As the Milwaukee Brewers continue to struggle to reach a salary agreement with William Contreras for the 2026 season, an increasingly clear scenario is emerging: an arbitration battle is almost inevitable.

In fact, this doesn’t really surprise anyone. As early as the beginning of January, MLB insider Mark Feinsand suggested that the two sides would likely face arbitration. Three weeks later, with the Brewers having signed all their eligible players except Contreras, that prediction is becoming a reality.
What makes the situation more tense than last year is the numbers.

Contreras and his representatives submitted a salary offer of $9.9 million, while the Brewers responded with $8.55 million. The $1.35 million gap isn’t huge in modern MLB—but in the world of arbitration, it’s large enough to jeopardize any possibility of a “meeting in the middle.”
And the crucial point is: the arbitrators can’t choose a middle ground. They’re forced to choose one of two numbers. Either $9.9 million or $8.55 million. There’s no safe buffer zone.

That turned the hearing into an extremely cold debate. The Brewers had to prove Contreras wasn’t worth $9.9 million. Contreras only needed to prove he was worth more than $9.225 million — the middle ground — even if it was just… a dollar.
In terms of precedent, the Brewers were trying to peg Contreras’s salary to the Dodgers’ Will Smith, who received $8.55 million in his second year of arbitration in 2024 — the highest ever awarded to a catcher at that stage. Milwaukee argued they were prepared to pay the historic cap.

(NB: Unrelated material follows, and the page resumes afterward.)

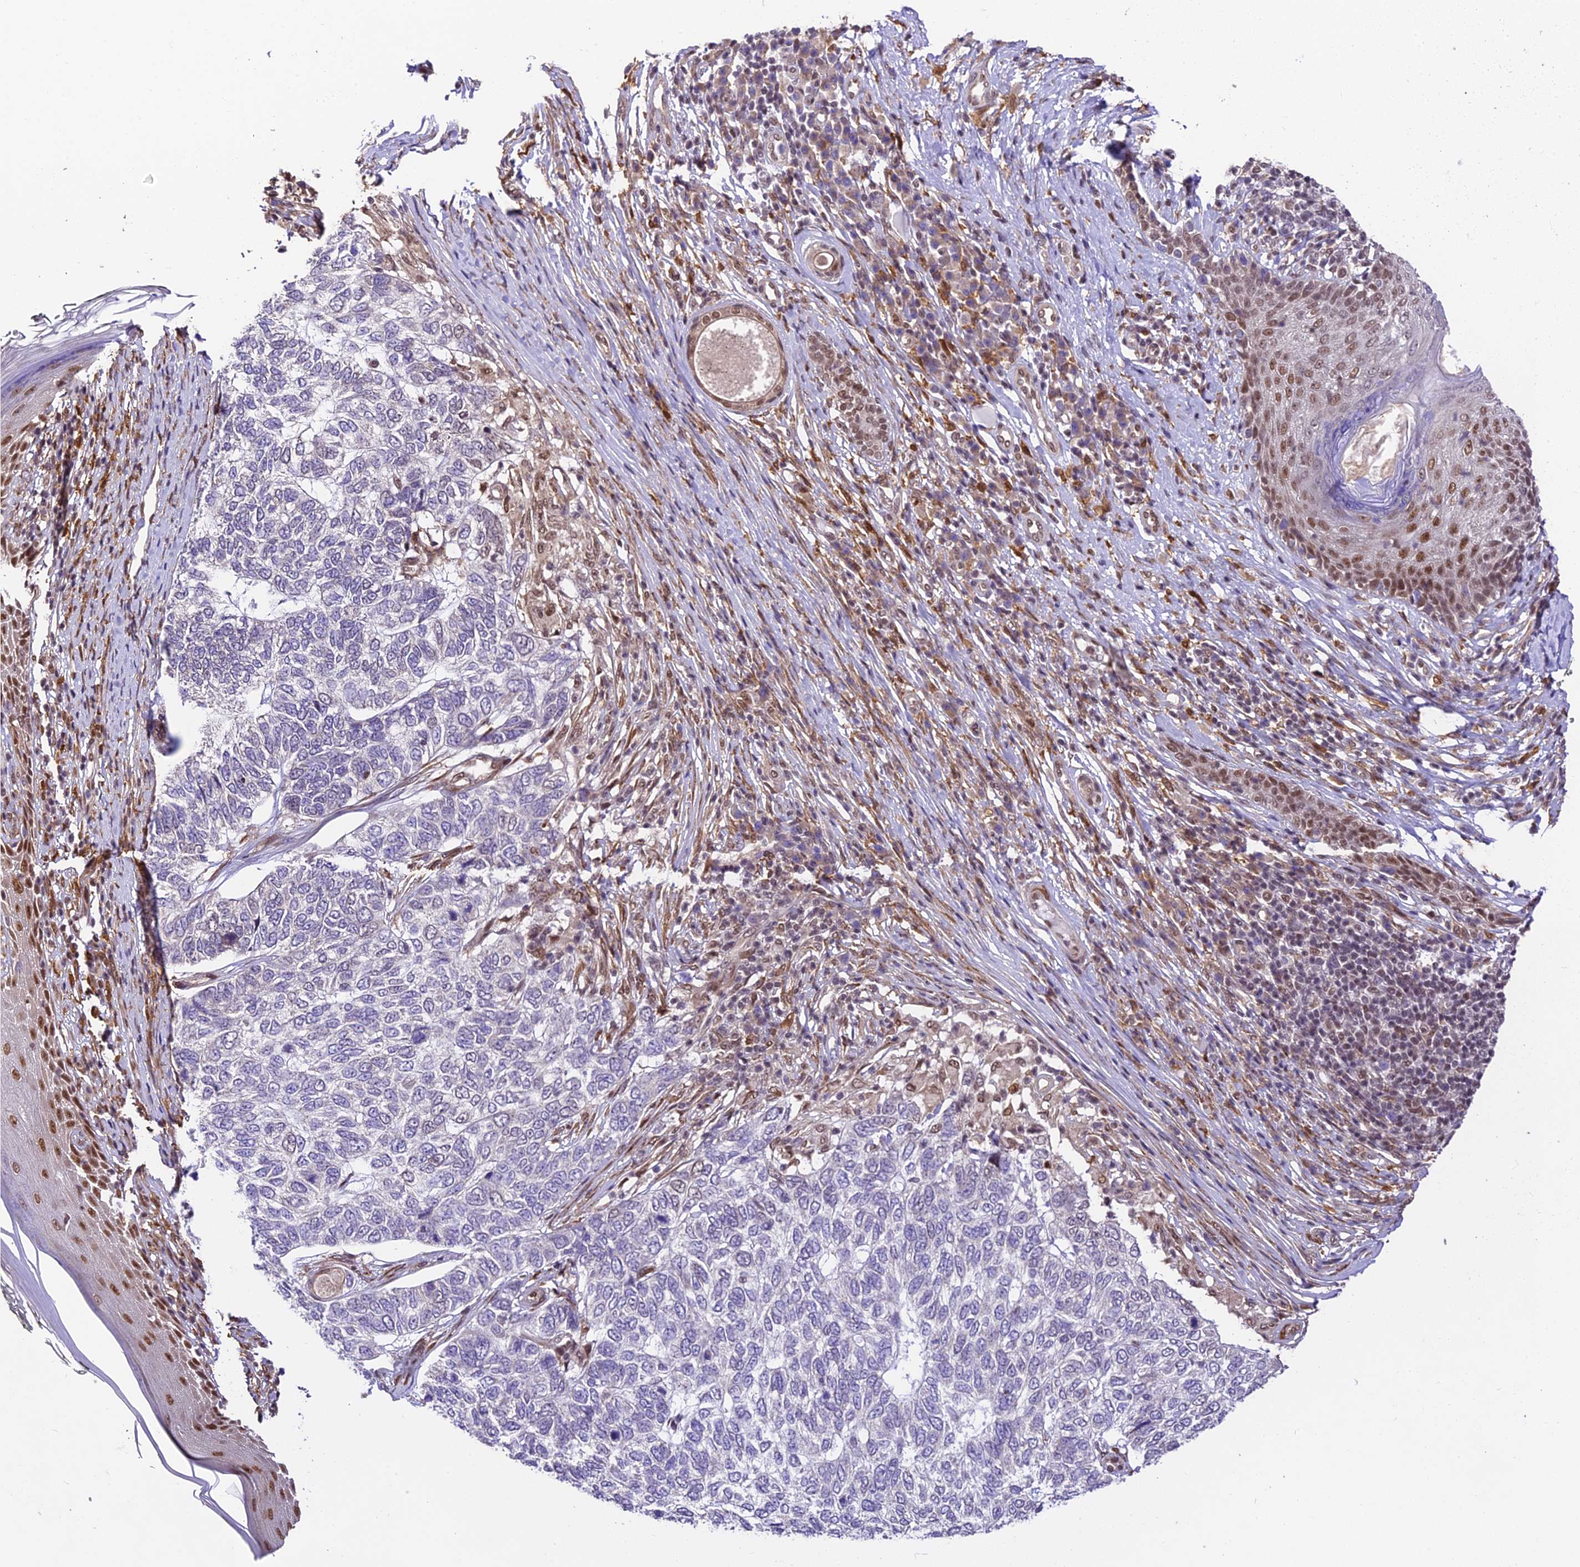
{"staining": {"intensity": "negative", "quantity": "none", "location": "none"}, "tissue": "skin cancer", "cell_type": "Tumor cells", "image_type": "cancer", "snomed": [{"axis": "morphology", "description": "Basal cell carcinoma"}, {"axis": "topography", "description": "Skin"}], "caption": "The immunohistochemistry (IHC) photomicrograph has no significant expression in tumor cells of skin basal cell carcinoma tissue.", "gene": "TRIM22", "patient": {"sex": "female", "age": 65}}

But the problem is: Contreras isn’t Will Smith.
Over his first six MLB seasons, Contreras surpassed Smith in a number of statistics that arbitration favors: hits (602 vs. 554), doubles (122 vs. 104), batting average (.273 vs. .258), OBP (.357 vs. .350), stolen bases (23 vs. 10), highest RBI in a season (92 vs. 87), and highest WAR in a season (4.9 vs. 4.5).
Breasters will undoubtedly argue that Contreras has more “counting stats” because he played more games — but arbitration history shows that referees love counting stats, regardless of context.
And that’s not all.

Contreras also had two All-Star appearances, two Silver Sluggers, and MVP votes in two seasons, including a fifth-place finish in 2024. In the same career period, Will Smith only had two All-Star appearances and fewer individual accomplishments. It’s true that the Brewers could argue that titles depend on the league environment and seasonal competition. But arbitration doesn’t operate like a sabermetric analysis room. It operates on precedent, titles, and things that are easy to present on paper.
And that’s where Contreras has the advantage.

Ironically, the Brewers could still be considered the “favorites”—not because they’re right, but because Contreras submitted a very high figure. If the player’s side had only asked for slightly more than Will Smith, the chances of winning would have been greater. But $9.9 million forces them to convince the arbitrator that Contreras has entered a whole new level of value.
However, given his current track record, it’s not far-fetched for Contreras to walk out of the hearing room with a $9.9 million salary.

And if that happens, the Brewers won’t just lose one arbitration. They would be sending an unwanted message — that even if they were willing to pay the “highest price in history,” they could still be surpassed by what William Contreras did on the field.